• **YOUR OBJECTIVE**
Can you recast the lines of the records below as a JSON list of strings, one string per line with blank lines left out, starting at the line that contains "genus: Imleria" and ending at the line that contains "order: Rosales", with both of those lines included? Only those lines belong in the list.
-- begin PROVIDED MATERIAL --
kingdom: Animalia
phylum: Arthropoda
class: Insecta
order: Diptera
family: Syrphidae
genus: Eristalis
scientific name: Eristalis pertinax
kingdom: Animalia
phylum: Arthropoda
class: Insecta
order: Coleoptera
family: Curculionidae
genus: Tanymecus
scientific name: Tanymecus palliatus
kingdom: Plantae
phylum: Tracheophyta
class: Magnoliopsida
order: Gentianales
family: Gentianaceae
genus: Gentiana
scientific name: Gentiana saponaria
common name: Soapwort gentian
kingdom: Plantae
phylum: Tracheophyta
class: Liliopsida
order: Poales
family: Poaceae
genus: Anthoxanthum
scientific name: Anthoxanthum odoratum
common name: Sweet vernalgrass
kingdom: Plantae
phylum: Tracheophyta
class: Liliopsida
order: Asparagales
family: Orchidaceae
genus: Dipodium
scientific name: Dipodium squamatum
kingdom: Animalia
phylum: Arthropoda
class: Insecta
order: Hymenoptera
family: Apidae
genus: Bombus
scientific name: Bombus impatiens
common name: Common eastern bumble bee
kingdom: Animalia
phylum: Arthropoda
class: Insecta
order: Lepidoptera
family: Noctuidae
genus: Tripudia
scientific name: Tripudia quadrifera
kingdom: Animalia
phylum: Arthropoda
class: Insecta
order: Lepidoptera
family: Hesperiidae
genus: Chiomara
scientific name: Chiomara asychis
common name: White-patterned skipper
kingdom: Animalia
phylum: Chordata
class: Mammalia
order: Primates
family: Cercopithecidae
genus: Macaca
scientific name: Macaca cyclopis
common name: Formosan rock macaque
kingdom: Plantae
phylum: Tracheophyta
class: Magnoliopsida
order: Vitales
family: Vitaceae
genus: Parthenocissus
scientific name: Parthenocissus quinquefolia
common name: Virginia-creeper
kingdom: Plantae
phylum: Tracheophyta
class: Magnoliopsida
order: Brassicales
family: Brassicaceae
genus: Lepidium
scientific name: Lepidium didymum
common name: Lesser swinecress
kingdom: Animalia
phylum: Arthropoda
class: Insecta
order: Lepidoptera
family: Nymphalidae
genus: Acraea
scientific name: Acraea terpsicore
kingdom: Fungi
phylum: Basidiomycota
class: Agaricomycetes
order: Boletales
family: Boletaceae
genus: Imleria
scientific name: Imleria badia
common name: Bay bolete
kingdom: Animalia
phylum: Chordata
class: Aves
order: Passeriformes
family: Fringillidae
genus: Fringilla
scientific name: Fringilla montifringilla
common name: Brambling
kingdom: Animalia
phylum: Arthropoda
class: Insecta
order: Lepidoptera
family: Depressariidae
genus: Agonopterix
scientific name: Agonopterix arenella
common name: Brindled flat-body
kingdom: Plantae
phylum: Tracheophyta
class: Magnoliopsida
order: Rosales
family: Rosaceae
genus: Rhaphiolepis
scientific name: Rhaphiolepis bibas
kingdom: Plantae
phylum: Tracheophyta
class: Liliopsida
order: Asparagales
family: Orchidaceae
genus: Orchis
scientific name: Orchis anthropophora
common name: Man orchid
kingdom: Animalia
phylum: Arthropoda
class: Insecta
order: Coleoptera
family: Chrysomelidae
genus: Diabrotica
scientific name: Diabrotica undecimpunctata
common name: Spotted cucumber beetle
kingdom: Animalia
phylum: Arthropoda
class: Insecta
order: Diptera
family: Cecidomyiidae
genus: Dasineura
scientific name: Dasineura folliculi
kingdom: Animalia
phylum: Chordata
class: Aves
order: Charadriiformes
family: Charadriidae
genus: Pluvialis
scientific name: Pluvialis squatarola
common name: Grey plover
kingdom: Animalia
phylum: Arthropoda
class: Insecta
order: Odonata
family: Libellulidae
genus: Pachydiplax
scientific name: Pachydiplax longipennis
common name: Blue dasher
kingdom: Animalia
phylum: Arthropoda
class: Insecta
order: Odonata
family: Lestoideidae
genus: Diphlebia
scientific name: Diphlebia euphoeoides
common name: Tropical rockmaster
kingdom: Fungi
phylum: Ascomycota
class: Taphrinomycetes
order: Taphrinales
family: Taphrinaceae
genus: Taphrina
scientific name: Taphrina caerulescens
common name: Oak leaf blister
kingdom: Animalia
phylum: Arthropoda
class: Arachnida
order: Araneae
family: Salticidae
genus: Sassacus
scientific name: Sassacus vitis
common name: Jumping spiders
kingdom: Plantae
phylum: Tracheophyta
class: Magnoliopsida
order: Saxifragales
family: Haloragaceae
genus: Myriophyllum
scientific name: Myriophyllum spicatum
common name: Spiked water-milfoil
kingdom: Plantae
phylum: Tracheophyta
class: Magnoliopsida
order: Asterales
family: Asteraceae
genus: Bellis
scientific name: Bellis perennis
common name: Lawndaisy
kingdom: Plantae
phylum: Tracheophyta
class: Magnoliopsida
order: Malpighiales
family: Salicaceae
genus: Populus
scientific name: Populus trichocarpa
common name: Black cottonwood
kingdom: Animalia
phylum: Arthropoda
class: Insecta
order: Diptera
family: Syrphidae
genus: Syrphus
-- end PROVIDED MATERIAL --
• **RIGHT ANSWER**
[
  "genus: Imleria",
  "scientific name: Imleria badia",
  "common name: Bay bolete",
  "kingdom: Animalia",
  "phylum: Chordata",
  "class: Aves",
  "order: Passeriformes",
  "family: Fringillidae",
  "genus: Fringilla",
  "scientific name: Fringilla montifringilla",
  "common name: Brambling",
  "kingdom: Animalia",
  "phylum: Arthropoda",
  "class: Insecta",
  "order: Lepidoptera",
  "family: Depressariidae",
  "genus: Agonopterix",
  "scientific name: Agonopterix arenella",
  "common name: Brindled flat-body",
  "kingdom: Plantae",
  "phylum: Tracheophyta",
  "class: Magnoliopsida",
  "order: Rosales"
]